9. Licensing and third-party material
This repository includes original code, third-party code, raw/processed datasets, and references to external pretrained models.
- The repository-level LICENSE applies to the original Quad4FHE code unless a file or subdirectory states otherwise.
- FHE_CKKS/thirdparty/SEAL-4.1-bs/ retains its own upstream license and notices.

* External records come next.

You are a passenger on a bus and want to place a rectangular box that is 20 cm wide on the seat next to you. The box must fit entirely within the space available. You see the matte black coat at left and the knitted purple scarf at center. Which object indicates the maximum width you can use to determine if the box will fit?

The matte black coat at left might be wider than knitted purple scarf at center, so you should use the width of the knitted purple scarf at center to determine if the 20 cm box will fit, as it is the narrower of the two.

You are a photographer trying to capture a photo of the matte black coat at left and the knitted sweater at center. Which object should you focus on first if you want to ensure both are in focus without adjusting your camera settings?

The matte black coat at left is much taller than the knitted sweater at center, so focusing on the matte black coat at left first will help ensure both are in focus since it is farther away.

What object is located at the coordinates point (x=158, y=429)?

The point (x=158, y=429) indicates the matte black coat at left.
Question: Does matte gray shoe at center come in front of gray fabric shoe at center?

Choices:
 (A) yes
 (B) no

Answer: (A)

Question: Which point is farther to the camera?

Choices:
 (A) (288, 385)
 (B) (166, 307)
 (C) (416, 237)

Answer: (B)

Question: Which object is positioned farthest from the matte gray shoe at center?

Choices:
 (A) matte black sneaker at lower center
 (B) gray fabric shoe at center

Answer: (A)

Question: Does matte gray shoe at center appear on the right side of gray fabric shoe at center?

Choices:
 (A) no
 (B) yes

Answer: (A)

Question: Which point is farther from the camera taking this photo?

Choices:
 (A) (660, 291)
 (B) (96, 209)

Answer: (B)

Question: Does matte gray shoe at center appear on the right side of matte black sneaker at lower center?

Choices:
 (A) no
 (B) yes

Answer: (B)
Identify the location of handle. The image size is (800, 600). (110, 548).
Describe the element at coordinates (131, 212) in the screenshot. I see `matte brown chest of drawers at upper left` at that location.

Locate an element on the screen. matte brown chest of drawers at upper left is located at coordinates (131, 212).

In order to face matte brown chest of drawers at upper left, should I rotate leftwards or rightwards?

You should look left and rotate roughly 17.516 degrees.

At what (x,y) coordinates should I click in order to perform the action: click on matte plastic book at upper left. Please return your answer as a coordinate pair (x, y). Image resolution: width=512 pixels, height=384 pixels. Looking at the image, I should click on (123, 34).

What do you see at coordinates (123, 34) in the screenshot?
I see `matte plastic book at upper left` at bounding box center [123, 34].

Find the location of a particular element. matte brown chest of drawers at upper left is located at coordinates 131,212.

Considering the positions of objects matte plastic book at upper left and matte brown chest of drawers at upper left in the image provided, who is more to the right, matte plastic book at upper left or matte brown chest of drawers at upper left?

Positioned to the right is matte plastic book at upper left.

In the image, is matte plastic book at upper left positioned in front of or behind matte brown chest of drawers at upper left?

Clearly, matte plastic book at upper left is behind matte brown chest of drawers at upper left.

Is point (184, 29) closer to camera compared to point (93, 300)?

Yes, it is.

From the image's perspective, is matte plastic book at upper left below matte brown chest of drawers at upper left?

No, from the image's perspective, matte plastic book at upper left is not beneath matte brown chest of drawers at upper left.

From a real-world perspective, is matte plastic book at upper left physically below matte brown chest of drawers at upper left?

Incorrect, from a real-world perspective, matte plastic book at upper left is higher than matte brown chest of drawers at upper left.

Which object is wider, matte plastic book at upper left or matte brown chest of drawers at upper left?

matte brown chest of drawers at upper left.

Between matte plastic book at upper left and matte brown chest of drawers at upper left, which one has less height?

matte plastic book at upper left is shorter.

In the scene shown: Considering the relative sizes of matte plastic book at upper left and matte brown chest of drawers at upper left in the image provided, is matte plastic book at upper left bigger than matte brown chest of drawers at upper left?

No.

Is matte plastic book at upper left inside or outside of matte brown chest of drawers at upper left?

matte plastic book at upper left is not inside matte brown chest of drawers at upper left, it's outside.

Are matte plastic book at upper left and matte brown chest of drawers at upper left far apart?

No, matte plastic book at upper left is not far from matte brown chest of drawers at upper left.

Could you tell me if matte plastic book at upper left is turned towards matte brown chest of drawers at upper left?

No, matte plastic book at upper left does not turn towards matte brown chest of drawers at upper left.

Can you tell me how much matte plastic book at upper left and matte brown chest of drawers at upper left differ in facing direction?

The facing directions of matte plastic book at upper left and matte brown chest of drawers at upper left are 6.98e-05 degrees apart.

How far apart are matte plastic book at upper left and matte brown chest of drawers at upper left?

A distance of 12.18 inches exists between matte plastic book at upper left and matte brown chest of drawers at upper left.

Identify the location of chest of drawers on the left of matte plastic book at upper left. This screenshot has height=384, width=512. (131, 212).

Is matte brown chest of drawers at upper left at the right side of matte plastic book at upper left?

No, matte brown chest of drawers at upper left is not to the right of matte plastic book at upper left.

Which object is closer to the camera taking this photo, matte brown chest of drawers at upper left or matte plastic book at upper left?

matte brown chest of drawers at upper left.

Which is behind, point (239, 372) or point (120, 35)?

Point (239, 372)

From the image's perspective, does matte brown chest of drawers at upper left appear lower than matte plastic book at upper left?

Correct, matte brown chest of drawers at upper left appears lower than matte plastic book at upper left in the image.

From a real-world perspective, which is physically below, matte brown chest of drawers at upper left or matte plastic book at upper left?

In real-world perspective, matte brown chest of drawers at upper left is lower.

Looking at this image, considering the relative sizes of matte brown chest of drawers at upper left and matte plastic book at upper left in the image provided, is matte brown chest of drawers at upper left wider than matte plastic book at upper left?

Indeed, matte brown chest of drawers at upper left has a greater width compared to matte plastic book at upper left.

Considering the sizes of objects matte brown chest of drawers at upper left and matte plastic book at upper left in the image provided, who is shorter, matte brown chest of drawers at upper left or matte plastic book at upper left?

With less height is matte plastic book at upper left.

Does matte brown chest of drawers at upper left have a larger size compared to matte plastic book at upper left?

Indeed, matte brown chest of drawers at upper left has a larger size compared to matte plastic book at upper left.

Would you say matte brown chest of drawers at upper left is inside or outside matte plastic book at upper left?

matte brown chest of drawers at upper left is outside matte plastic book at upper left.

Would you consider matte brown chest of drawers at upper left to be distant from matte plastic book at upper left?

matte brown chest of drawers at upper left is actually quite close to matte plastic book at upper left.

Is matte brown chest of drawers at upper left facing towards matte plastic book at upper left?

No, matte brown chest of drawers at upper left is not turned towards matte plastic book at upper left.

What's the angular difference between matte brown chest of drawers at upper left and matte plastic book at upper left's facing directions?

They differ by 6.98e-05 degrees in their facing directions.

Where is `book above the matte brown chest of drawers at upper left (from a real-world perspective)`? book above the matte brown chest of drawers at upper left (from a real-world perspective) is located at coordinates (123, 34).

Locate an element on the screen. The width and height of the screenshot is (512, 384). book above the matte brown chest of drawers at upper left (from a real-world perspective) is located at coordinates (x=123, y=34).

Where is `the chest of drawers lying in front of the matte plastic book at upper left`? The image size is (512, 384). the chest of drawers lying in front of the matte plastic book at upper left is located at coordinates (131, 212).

- Dataset files retain their original dataset licenses and terms of use.
- Hugging Face models and datasets retain their own licenses and terms.
Before redistributing this repository, check that retaining the bundled datasets and third-party source tree is compatible with your intended distribution channel.
If you use this code, please cite the associated paper and this code artifact. A CITATION.cff file is included for GitHub citation support.